Don't bother looking for a shop/service manual. There was not one made for 1969. Also due to age you do not have a gray water tank.

The belly pan just under the waste tank in my 1966 Overlander was attached with screws. My assumption is it was previously removed. Cause it should have rivits. And you will need to remove the rivits to remove the tank. You may also need to cut some of the belly pan to make the extraction. My waste tank did come out from the bottom. (Note I have a unit made in '66 and there was a design change in '69)
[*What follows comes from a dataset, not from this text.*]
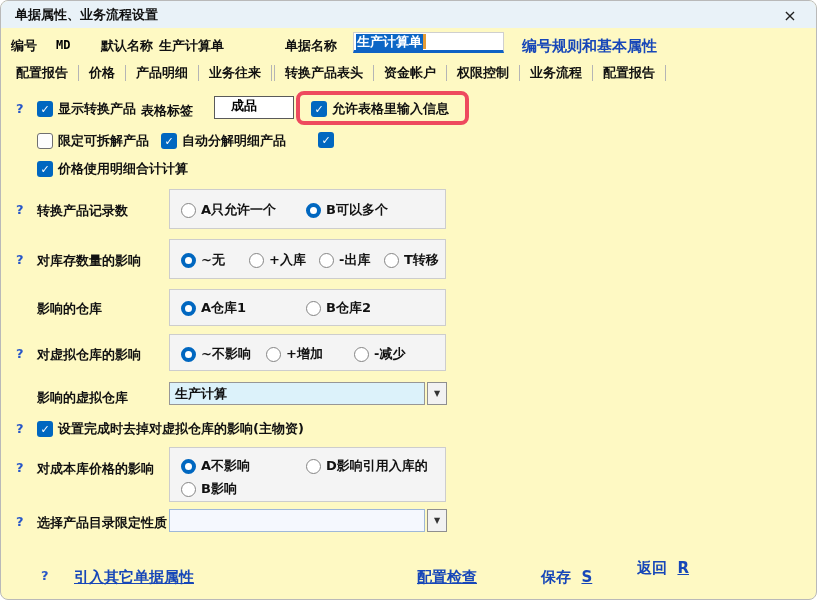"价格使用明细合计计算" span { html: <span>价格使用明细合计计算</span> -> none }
The top of the waste tank will have 2 or 3 holes in the top. 1 for the commode, and 1 for the vent. You may also have a third hole for grey water coming from the front of the trailer. Or the grey water connection might be Tee'd to the wate line before it enters the tank. Then you will only have 2 pipes into the top of the tank. My old tank also had cracks in the top. This would have only been discovered with a full tank. --- If you replace the tank, it will be some what of a universal design. You will have to cut holes to install the pipe connections. Different models had differant locations for the holes using the same tank style. OR if there are cracks and they are not too severe, they can be glued with epoxy or resin from an auto parts store.

Also drain your tank as much and as frequently as possible untill the repair is completed. The stuff in there is caustic.

Now, about your name. ..... What did you say was escaping?